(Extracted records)
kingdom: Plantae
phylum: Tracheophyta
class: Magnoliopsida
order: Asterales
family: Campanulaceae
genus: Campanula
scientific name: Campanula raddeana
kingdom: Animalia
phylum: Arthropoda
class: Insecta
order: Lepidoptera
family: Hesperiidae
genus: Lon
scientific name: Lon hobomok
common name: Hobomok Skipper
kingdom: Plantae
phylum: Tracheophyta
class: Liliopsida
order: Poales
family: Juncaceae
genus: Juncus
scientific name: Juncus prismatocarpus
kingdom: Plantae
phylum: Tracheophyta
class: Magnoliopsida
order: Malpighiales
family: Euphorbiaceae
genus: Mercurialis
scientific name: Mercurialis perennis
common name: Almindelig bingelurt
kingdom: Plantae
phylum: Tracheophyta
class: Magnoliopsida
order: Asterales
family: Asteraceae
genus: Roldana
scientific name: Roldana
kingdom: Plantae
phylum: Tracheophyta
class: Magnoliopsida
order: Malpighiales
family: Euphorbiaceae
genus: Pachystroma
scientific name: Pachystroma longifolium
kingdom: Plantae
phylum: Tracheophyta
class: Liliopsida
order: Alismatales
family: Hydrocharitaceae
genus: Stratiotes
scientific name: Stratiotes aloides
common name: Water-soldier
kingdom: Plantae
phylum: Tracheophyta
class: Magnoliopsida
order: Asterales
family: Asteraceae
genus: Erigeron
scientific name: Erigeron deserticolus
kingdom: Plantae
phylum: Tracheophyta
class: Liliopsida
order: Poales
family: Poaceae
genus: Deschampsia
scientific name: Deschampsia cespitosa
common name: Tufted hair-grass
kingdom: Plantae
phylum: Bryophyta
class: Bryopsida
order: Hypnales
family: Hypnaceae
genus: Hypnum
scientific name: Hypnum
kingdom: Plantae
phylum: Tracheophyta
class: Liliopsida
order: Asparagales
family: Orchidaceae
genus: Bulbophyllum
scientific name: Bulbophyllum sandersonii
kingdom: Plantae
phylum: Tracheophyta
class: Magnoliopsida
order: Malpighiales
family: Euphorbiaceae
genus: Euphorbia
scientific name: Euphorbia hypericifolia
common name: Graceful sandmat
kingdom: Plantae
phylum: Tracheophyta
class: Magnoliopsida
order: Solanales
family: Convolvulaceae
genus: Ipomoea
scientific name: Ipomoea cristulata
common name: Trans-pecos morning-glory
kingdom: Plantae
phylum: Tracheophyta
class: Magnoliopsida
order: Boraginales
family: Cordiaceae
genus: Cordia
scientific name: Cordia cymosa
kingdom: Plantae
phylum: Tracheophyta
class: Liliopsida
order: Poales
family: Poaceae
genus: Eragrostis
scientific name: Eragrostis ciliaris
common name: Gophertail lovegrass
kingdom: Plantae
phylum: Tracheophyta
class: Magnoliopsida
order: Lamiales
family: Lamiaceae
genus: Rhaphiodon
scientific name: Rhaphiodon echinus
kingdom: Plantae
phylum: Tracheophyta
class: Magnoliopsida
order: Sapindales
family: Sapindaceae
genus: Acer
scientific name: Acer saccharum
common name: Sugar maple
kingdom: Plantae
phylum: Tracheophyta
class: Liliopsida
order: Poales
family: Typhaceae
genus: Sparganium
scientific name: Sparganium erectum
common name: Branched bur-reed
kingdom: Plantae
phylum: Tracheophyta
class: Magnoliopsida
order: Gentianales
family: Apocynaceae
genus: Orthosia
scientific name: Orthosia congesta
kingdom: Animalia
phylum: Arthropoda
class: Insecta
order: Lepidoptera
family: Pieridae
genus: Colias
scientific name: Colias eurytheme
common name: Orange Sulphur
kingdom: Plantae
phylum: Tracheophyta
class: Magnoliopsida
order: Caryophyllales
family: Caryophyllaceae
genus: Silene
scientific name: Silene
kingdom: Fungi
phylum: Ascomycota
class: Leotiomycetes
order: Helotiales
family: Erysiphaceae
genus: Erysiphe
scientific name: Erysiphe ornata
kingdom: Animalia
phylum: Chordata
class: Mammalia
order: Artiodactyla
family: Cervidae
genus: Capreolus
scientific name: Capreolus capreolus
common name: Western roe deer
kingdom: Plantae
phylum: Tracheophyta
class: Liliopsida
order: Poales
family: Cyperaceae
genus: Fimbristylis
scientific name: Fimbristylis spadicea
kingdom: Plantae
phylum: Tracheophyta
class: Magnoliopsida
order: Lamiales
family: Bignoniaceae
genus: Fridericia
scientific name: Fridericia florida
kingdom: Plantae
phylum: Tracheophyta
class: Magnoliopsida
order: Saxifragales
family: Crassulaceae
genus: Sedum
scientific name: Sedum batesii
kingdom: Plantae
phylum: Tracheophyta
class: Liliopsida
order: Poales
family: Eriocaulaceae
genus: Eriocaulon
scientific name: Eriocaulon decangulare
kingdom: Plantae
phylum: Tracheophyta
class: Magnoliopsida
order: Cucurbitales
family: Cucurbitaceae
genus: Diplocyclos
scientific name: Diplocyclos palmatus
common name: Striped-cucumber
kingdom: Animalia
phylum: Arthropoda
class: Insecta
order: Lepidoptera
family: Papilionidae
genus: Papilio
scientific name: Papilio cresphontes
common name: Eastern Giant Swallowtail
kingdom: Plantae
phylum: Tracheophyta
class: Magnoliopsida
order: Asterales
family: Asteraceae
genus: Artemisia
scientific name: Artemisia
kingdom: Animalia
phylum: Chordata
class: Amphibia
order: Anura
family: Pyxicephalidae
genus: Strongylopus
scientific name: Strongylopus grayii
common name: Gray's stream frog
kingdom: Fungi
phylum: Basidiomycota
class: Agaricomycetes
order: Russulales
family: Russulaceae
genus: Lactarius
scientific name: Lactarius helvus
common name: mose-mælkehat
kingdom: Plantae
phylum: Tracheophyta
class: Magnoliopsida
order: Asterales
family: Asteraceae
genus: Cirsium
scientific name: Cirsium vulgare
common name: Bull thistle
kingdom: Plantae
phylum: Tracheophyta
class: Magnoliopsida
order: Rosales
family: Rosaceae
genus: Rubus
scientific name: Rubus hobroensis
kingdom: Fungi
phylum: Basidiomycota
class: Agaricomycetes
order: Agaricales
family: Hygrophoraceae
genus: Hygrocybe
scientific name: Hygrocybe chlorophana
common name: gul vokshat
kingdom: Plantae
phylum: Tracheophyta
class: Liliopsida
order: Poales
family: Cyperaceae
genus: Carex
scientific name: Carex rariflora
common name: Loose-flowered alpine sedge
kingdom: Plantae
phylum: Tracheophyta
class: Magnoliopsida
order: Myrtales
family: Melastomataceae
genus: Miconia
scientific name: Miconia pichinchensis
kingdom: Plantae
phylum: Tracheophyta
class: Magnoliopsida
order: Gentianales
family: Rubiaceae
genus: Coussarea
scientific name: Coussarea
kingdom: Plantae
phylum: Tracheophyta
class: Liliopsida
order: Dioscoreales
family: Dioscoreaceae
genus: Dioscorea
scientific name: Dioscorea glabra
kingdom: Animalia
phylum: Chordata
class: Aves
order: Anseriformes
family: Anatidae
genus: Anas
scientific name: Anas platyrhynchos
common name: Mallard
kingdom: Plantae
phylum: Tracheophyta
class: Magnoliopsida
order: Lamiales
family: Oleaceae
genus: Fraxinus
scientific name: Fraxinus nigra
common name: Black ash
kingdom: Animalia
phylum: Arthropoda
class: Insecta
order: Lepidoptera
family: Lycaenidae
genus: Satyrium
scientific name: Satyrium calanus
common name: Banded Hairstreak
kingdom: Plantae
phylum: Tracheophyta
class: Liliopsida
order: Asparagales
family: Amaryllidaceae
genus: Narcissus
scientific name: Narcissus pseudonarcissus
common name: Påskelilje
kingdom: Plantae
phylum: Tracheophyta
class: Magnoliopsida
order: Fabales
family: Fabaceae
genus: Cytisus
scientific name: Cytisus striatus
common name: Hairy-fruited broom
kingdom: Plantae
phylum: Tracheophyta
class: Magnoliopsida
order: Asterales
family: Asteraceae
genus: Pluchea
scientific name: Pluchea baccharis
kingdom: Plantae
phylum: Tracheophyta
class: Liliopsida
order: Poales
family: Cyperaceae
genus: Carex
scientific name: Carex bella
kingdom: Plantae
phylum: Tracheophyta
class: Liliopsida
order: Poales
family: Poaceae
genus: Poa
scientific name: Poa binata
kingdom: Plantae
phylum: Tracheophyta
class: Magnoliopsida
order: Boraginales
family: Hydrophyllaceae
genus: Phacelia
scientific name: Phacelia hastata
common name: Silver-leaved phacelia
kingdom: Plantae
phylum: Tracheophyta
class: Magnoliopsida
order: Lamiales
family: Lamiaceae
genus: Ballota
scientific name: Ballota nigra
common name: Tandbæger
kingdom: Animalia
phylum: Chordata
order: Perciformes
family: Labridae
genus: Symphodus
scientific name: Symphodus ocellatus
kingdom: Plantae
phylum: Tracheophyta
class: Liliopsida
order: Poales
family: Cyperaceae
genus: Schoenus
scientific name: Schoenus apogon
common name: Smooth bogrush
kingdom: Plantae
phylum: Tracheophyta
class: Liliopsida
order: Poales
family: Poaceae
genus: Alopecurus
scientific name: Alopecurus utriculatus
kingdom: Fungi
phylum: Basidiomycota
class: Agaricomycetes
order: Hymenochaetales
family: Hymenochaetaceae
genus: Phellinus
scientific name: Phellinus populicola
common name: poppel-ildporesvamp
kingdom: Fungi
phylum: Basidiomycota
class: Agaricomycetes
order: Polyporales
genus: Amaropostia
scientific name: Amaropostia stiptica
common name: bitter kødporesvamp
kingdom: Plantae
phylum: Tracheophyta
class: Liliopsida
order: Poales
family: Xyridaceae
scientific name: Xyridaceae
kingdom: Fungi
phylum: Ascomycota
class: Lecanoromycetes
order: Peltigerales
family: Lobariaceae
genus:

## GIVEN TASK
Repeat the lines above verbatim, starting with the first line of the records and ending with the line that contains "scientific name: Lon hobomok", with that line included.

## ANSWER FOR THE TASK
kingdom: Plantae
phylum: Tracheophyta
class: Magnoliopsida
order: Asterales
family: Campanulaceae
genus: Campanula
scientific name: Campanula raddeana
kingdom: Animalia
phylum: Arthropoda
class: Insecta
order: Lepidoptera
family: Hesperiidae
genus: Lon
scientific name: Lon hobomok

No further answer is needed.